秋湫脑袋使劲儿贴进他的怀里,每次爆炸,她都会跟着颤抖一下。向小强摸着她的背,自己心脏也狂跳着,还是贴着她耳朵说道:
“秋湫……你好歹是个……”
又是一声巨响,打断了他的话。巨响过后,向小强又接着说:
“你好歹是个海军……”
又一炮弹爆炸了,而且炸得比较近,向小强只觉得胸口一阵窒息,好几秒后才说出话:
“……好歹是个海军军官,军舰**就能把你……”
又是一声爆炸,向小强索性也不说了,反正在这种炮击之中,想说出一句完整的话是休想了。
秋湫反倒抬起头来,贴着他耳朵大喊道:
“张大嘴巴!”
向小强想起来了,在巨响中假如不能堵耳朵的话,那最好张大嘴巴。自己双手要抱着秋湫,只能张大嘴巴了。小妮子倒舒服,脑袋钻到自己怀里,根本不用捂耳朵……
向小强张大嘴巴,果然,接下来的几次爆炸,胸口和耳朵都好受多了。
慢慢地,嘴里多了很多尘土味道。向小强吐了几口唾沫,抬起头,看见屋里灯光忽明忽暗,也已经是尘土飘扬了。
向小强大惊,转过身扒着窗台向外面望去,只见外面一片灰白色的模糊,好像整个雅加达完全笼罩在硝烟和尘土中了。远处的建筑、楼房、清真寺什么的一概看不见,只有爆炸时的闪光,能穿过烟尘看到。
门突然开了,纽伦贝格领事脸色苍白地出现在门口,又是一下爆炸,他扶着门框才稍稍站稳。纽伦贝格还穿着睡袍,夹着单片眼镜,气还没喘匀,就紧张地说出一串德语。向小强和秋湫面面相觑,都听不懂。纽伦贝格见状,就又慢慢地说了一遍英语。直到被炮弹爆炸打断三次后,向小强才听明白,他是问这里会不会有事。
向小强赶快操着三脚猫英语回答道:
“没关系!不用怕!这里不会有事!我们的海军有地图!”
纽伦贝格听明白了,点点头,挤出一丝轻松的微笑,从睡衣口袋里掏出一大卷胶带递给他,指着窗户,比划着。向小强明白了接过胶带,三人一起把这间屋的窗户玻璃贴上x形,起到加固作用,防止被冲击波崩碎伤人。

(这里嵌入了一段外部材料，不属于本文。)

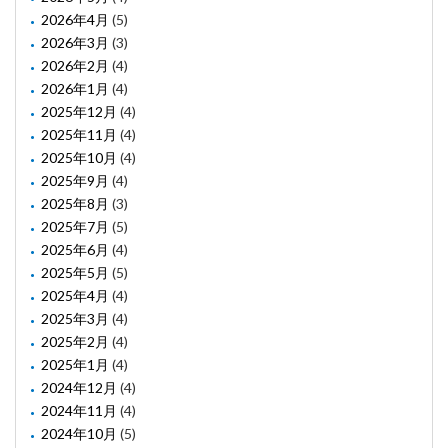
2026年4月
(5)
2026年3月
(3)
2026年2月
(4)
2026年1月
(4)
2025年12月
(4)
2025年11月
(4)
2025年10月
(4)
2025年9月
(4)
2025年8月
(3)
2025年7月
(5)
2025年6月
(4)
2025年5月
(5)
2025年4月
(4)
2025年3月
(4)
2025年2月
(4)
2025年1月
(4)
2024年12月
(4)
2024年11月
(4)
2024年10月
(5)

然后三个人又拿着胶带到别的房间,为使团的其他人加固玻璃。向小强这才想起来,自己作为领导,应该在这时候关怀一下代表团的“群众”,尤其是三个德高望重的老先生。不过还好,两个退休前是驻外武官,一个退休前是国防部军工总局副局长,好歹都是军人,自然不会表现太差。向小强来看望他们、给他们贴窗户时,他们正坐在一起喝咖啡呢。虽然端着杯子的手会随着窗外的爆炸而颤抖,但是在比向小强和秋湫抱成一团的样子好看多了。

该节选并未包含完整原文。